In vtkOrientedImageDataResample.cxx, in IsTransformLinear around line 1006, add one line to switch to PostMultiply before the concatenation loop:

vtkGeneralTransform* generalTransform = vtkGeneralTransform::SafeDownCast(inputTransform);
if (generalTransform)
{
  outputLinearTransform->PostMultiply();  // <-- add this line
  for (int transformIndex = 0; transformIndex < generalTransform->GetNumberOfConcatenatedTransforms(); ++transformIndex)
  {
    ...
    outputLinearTransform->Concatenate(currentLinearTransform);
  }
  return true;
}

Immediate Workaround

Until this is fixed, you can harden the transforms before importing:

labelmapNode.HardenTransform()
segNode = labelMapToSeg(labelmapNode)

This would be a good candidate for a PR against Slicer/Libs/vtkSegmentationCore/vtkOrientedImageDataResample.cxx. Note the fix would also affect vtkSegmentation::ApplyLinearTransform which uses the same function.


Should I post this response or refine it further? I should mention this analysis is based on reading the code in your local Slicer checkout — it would be good to add a small Python test script to verify before submitting the PR.

Much appreciated @pieper ! I had wondered if transform order might have been the issue, but it might have taken me quite some time to realize that the the issue was that the default concatenation multiply order was pre-multiply and the missing piece was to specify post-multiplication. With it pointed out, I agree that this makes good sense, is a plausible way for the bug to have entered the code, and that this is the likely fix.

If this diagnosis correct, does this mean that segmentations under two parent transforms will also appear in the wrong place? That’s actually a more serious bug. I’m used to needing to think about whether an export or conversion process in Slicer is going to respect or ignore parent transforms, but I do not worry about arbitrary transform hierarchies soft-applied to basic MRML nodes like segmentation nodes. I assume those always “just work”

For moving forward, I can mark the AI solution as the solution for this thread, but that won’t get the fix into Slicer. Should I make that change in the cxx file and submit a PR? Open an issue on github? As mentioned earlier, I don’t have the build system set up, so I can’t actually compile and test the solution, it would just be based on the above “seeming reasonable”. What would you (or others) recommend?

I agree we should file an issue on github with a link to this thread.
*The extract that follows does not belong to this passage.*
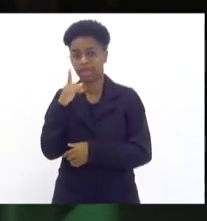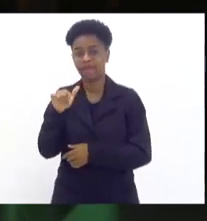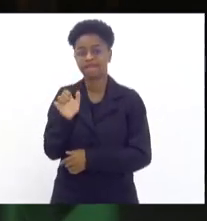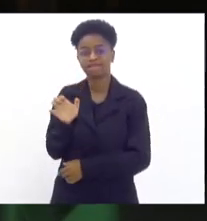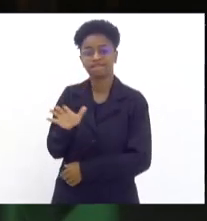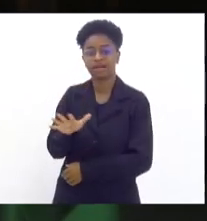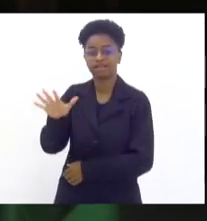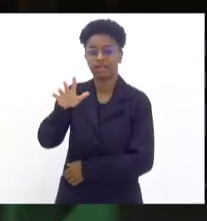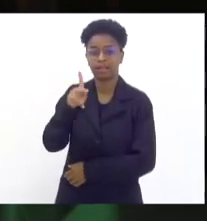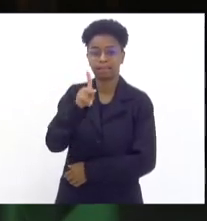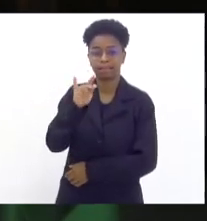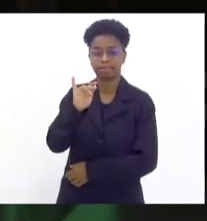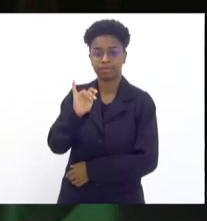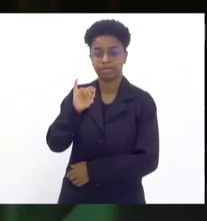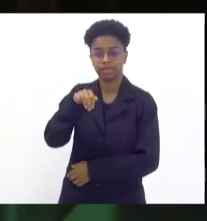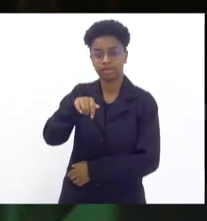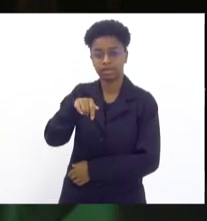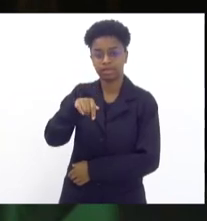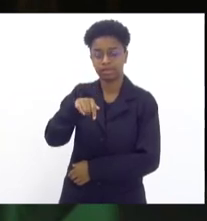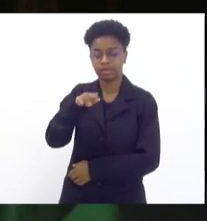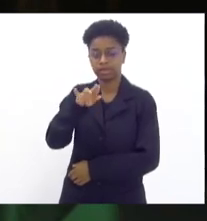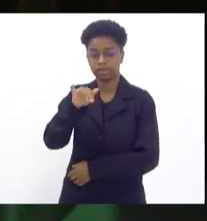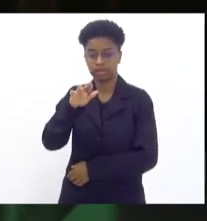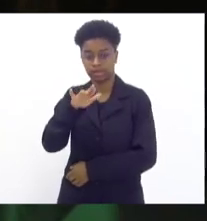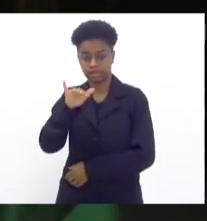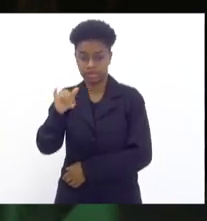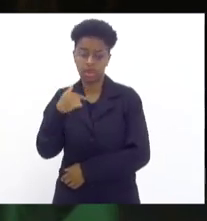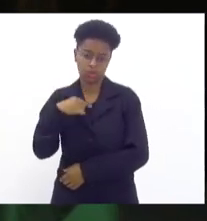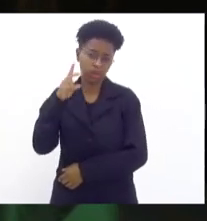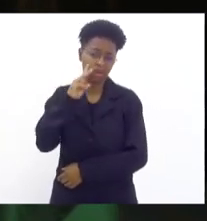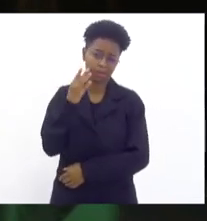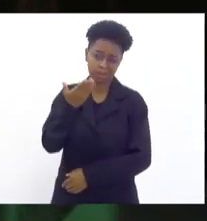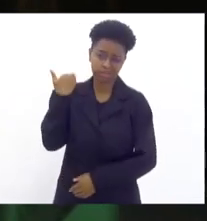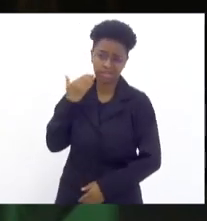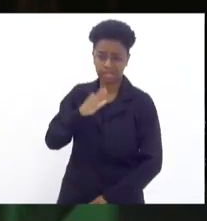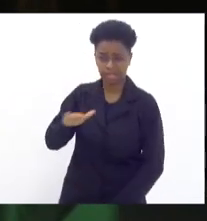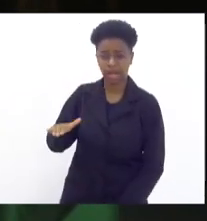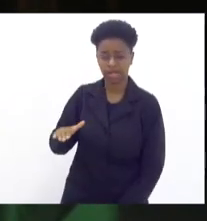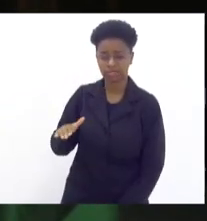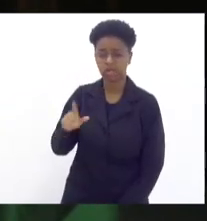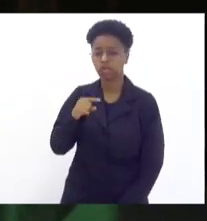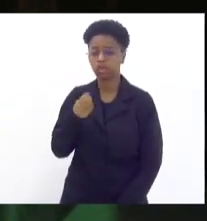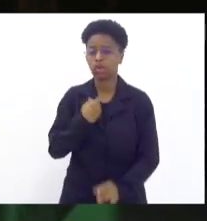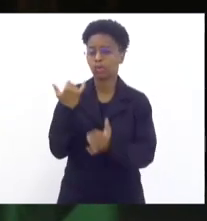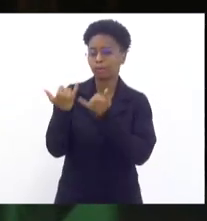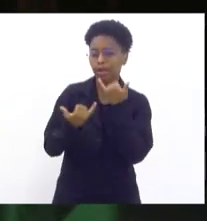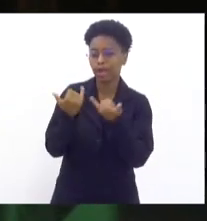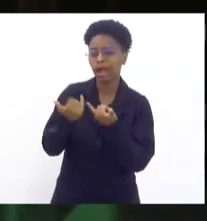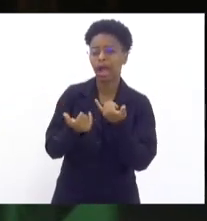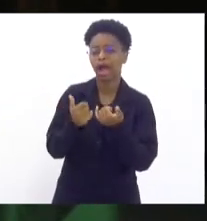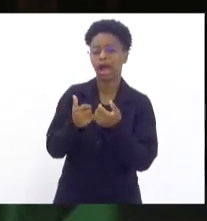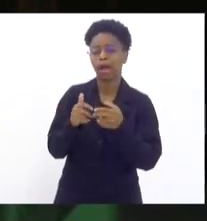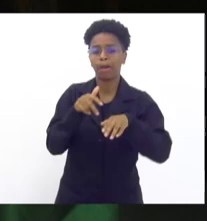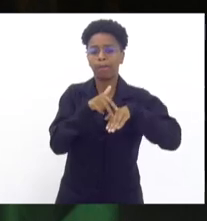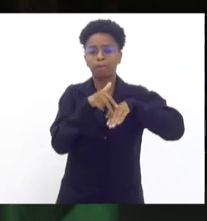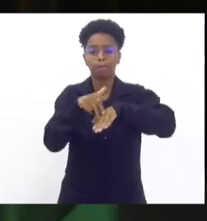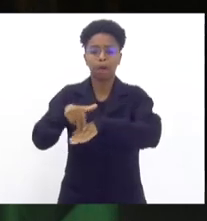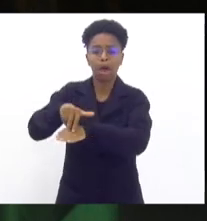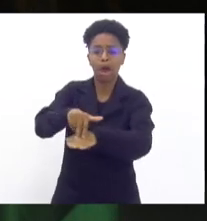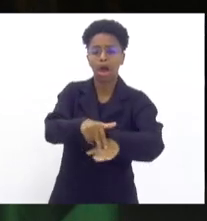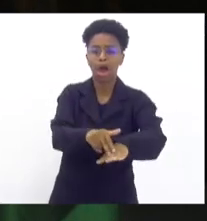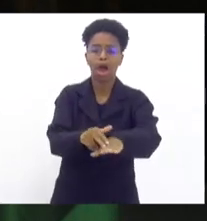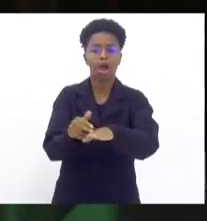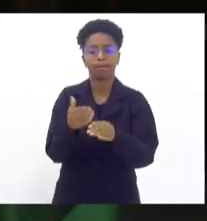favela da Piquiri, ali era um morro onde, eu lembro que, quando criança, nós íamos para lá para brincar, descer de papelão,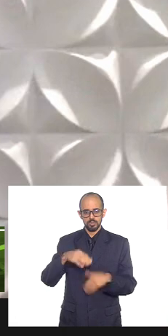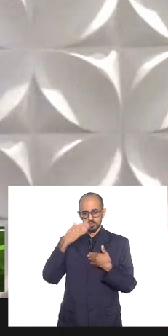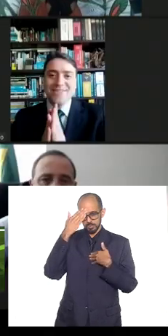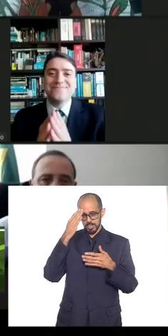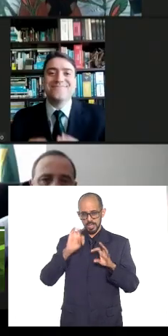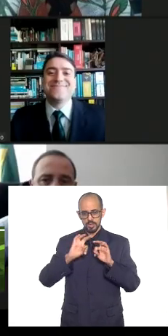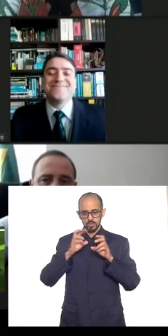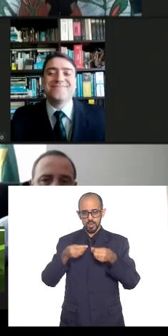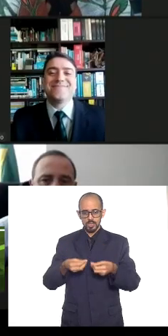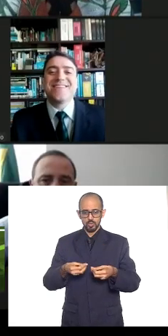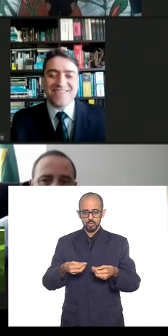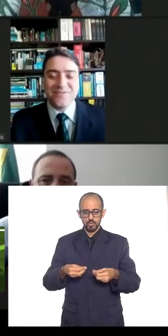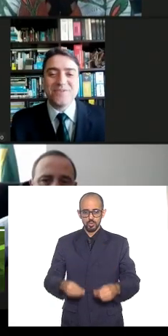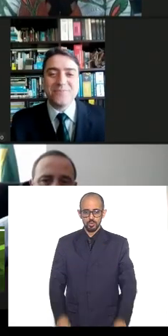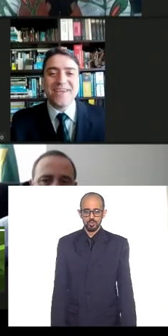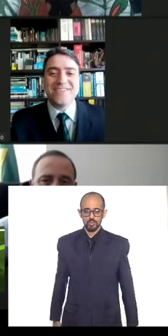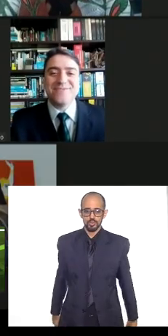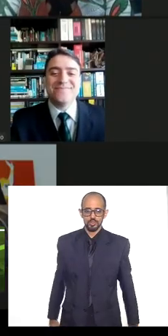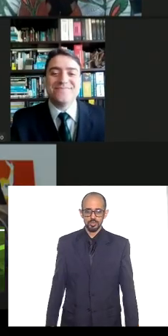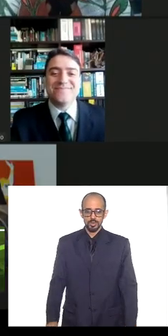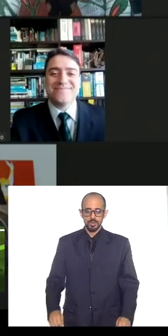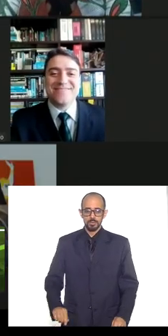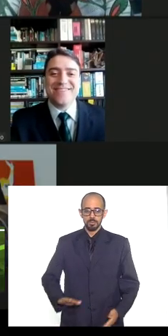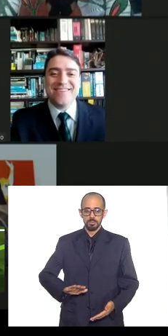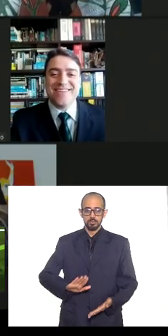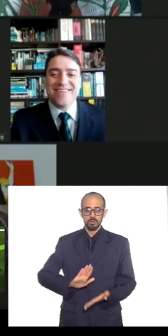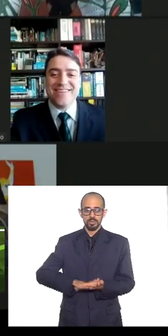e todos todos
I also think we should have @lassoan weigh in since he knows this code well. Then we can work on a PR to fix this and any related issues. We can convert your example into a test that will confirm the behavior. Thanks again for your careful analysis and report :+1:

Regarding a local build, if you are on an apple silicon mac, even a macbook air, the builds are remarkably fast, like under an hour. (They are still a bit buggy but would work for this kind of debugging). I’m not sure what the compile times are these days on other platforms but be sure you have a fast disk. Historically builds on windows were overnight processes.